28 августа в Москве была арестована Ариадна.

10 октября арестовали Эфрона.

2 июля 1940 года вынесен приговор по делу Ариадны: 10 лет лагерей[25].

22 июня 1941 года Германия напала на СССР.

8 августа Цветаева с сыном выехали в эвакуацию в Елабугу.

31 августа Марина Цветаева покончила с собой.

10 октября расстрелян Сергей Эфрон.

В 1944-м на фронте погиб Георгий.

Жестокий финал земного пути жены, матери, поэта.

Абсолютной Жены. Абсолютной Матери. Абсолютного Поэта.

 

Кто создан из глины, кто создан из плоти —

Тем гроб и надгробные плиты…

– В купели морской крещена – и в полете

Своем – непрестанно разбита!

 

Могила Цветаевой неизвестна. Ее и не могло быть.

6

Марину Цветаеву часто называют поэтом Серебряного века. Ряд формальных оснований дает повод к такому утверждению. Действительно, Цветаева вступила в литературу в начале XX века, когда русская поэзия переживала очередной подъем и была главным выразителем чувств и настроений эпохи. Лирическая действительность Цветаевой тех лет осваивалась читателями с восторженным сочувствием. В ее ранних стихах отчетливо прослеживаются черты неоромантического мировосприятия, столь характерного для ее современников. Первые книги Цветаевой появились в самый разгар эстетических битв между символизмом и акмеизмом, с одной стороны, и между символизмом и футуризмом, с другой, и привлекли всеобщее внимание. Ее охотно приглашали на литературные вечера. Она была лично знакома практически со всеми значительными поэтами своего времени (кроме, пожалуй, только Гумилева, и то – по случайности).

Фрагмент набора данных
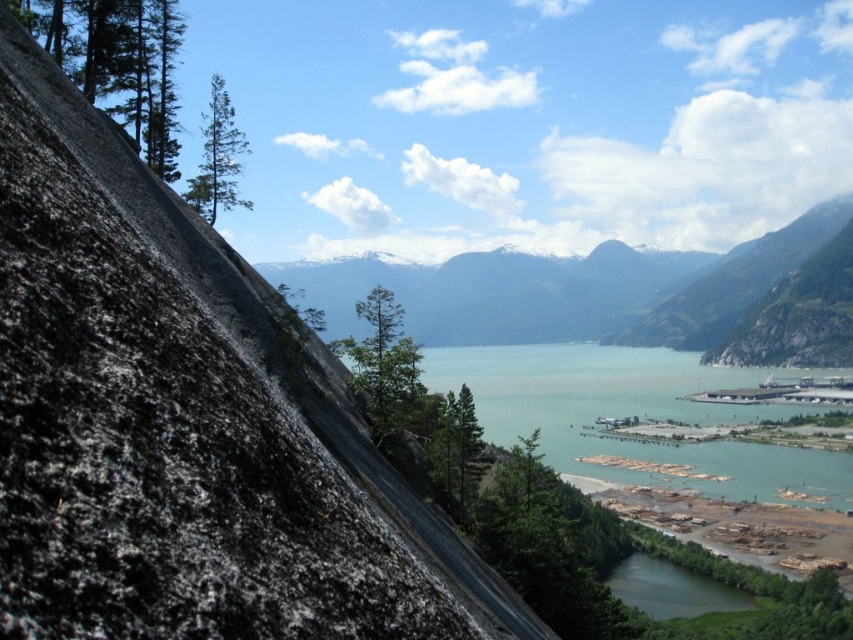
Between snowy granite mountain at upper center and greenish-blue water at center, which one is positioned lower?

greenish-blue water at center

Does point (657, 289) lie behind point (621, 586)?

Yes, it is.

This screenshot has height=640, width=853. I want to click on snowy granite mountain at upper center, so click(567, 288).

Who is more distant from viewer, (55, 280) or (671, 572)?

The point (671, 572) is more distant.

Who is positioned more to the left, black granite rock at left or greenish-blue water at center?

black granite rock at left is more to the left.

Where is `black granite rock at left`? This screenshot has width=853, height=640. black granite rock at left is located at coordinates (183, 419).

Is point (137, 545) positioned behind point (548, 307)?

No, it is in front of (548, 307).

The width and height of the screenshot is (853, 640). In order to click on black granite rock at left in this screenshot , I will do [183, 419].

Locate an element on the screen. Image resolution: width=853 pixels, height=640 pixels. black granite rock at left is located at coordinates (183, 419).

Задание -> Перепишите из фрагмента о Марине Цветаевой текст со слов «10 октября расстрелян» до слов «Матери. Абсолютного Поэта.» включительно.

Решение ->
10 октября расстрелян Сергей Эфрон.

В 1944-м на фронте погиб Георгий.

Жестокий финал земного пути жены, матери, поэта.

Абсолютной Жены. Абсолютной Матери. Абсолютного Поэта.